**DATA**
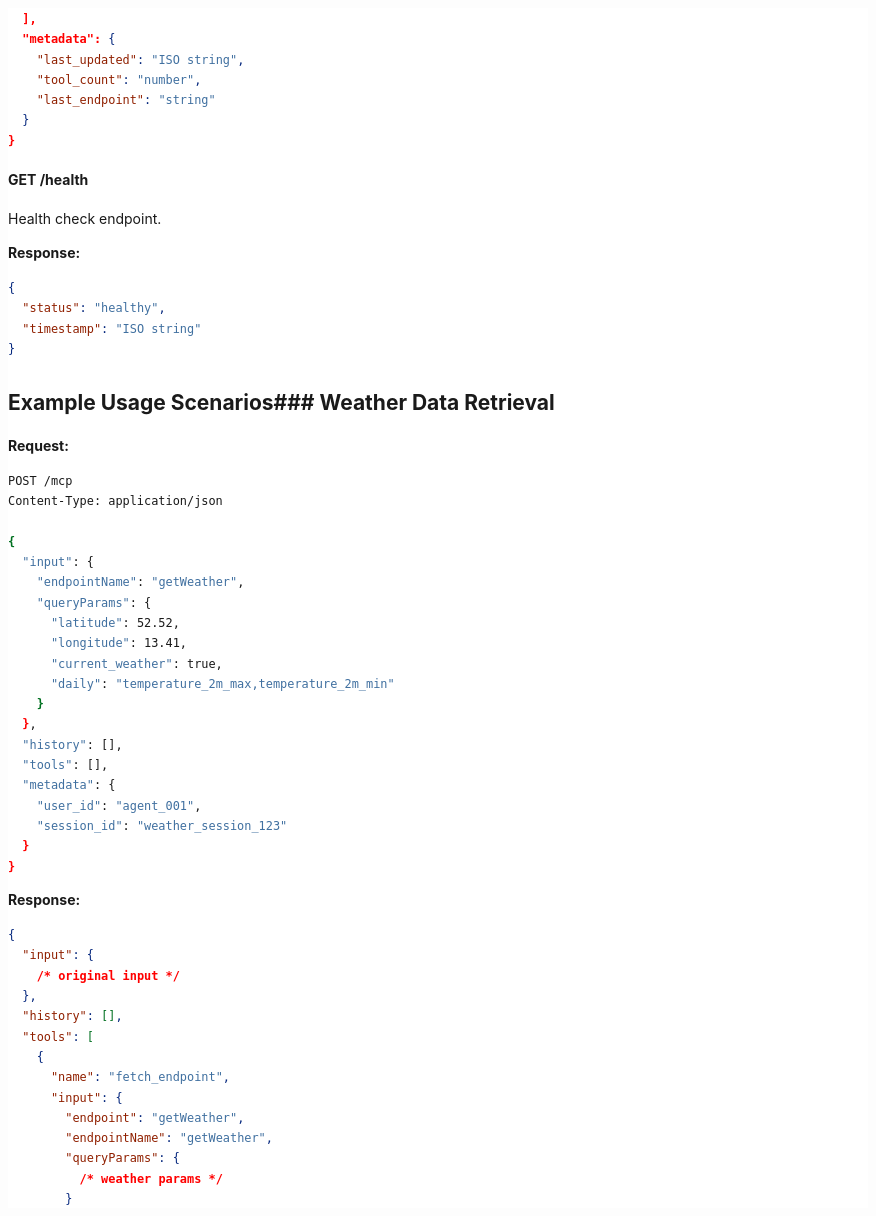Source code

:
 ```json
  ],
  "metadata": {
    "last_updated": "ISO string",
    "tool_count": "number",
    "last_endpoint": "string"
  }
}
```

#### GET /health

Health check endpoint.

**Response:**

```json
{
  "status": "healthy",
  "timestamp": "ISO string"
}
```

## Example Usage Scenarios### Weather Data Retrieval

**Request:**

```bash
POST /mcp
Content-Type: application/json

{
  "input": {
    "endpointName": "getWeather",
    "queryParams": {
      "latitude": 52.52,
      "longitude": 13.41,
      "current_weather": true,
      "daily": "temperature_2m_max,temperature_2m_min"
    }
  },
  "history": [],
  "tools": [],
  "metadata": {
    "user_id": "agent_001",
    "session_id": "weather_session_123"
  }
}
```

**Response:**

```json
{
  "input": {
    /* original input */
  },
  "history": [],
  "tools": [
    {
      "name": "fetch_endpoint",
      "input": {
        "endpoint": "getWeather",
        "endpointName": "getWeather",
        "queryParams": {
          /* weather params */
        }
```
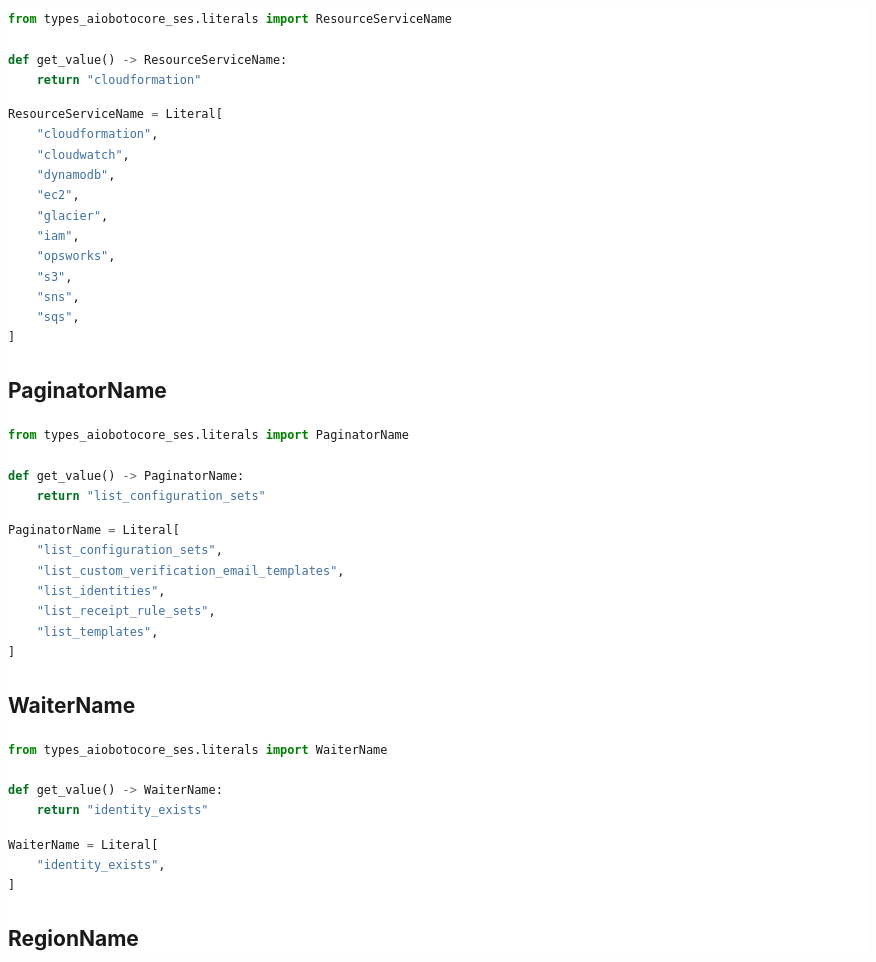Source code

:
 ```python title="Usage Example"
from types_aiobotocore_ses.literals import ResourceServiceName

def get_value() -> ResourceServiceName:
    return "cloudformation"
```

```python title="Definition"
ResourceServiceName = Literal[
    "cloudformation",
    "cloudwatch",
    "dynamodb",
    "ec2",
    "glacier",
    "iam",
    "opsworks",
    "s3",
    "sns",
    "sqs",
]
```
## PaginatorName

```python title="Usage Example"
from types_aiobotocore_ses.literals import PaginatorName

def get_value() -> PaginatorName:
    return "list_configuration_sets"
```

```python title="Definition"
PaginatorName = Literal[
    "list_configuration_sets",
    "list_custom_verification_email_templates",
    "list_identities",
    "list_receipt_rule_sets",
    "list_templates",
]
```
## WaiterName

```python title="Usage Example"
from types_aiobotocore_ses.literals import WaiterName

def get_value() -> WaiterName:
    return "identity_exists"
```

```python title="Definition"
WaiterName = Literal[
    "identity_exists",
]
```
## RegionName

**PROMPT**
Where a line in the records above includes the string "return", show it.

**ANSWER AREA**
    return "cloudformation"
    return "list_configuration_sets"
    return "identity_exists"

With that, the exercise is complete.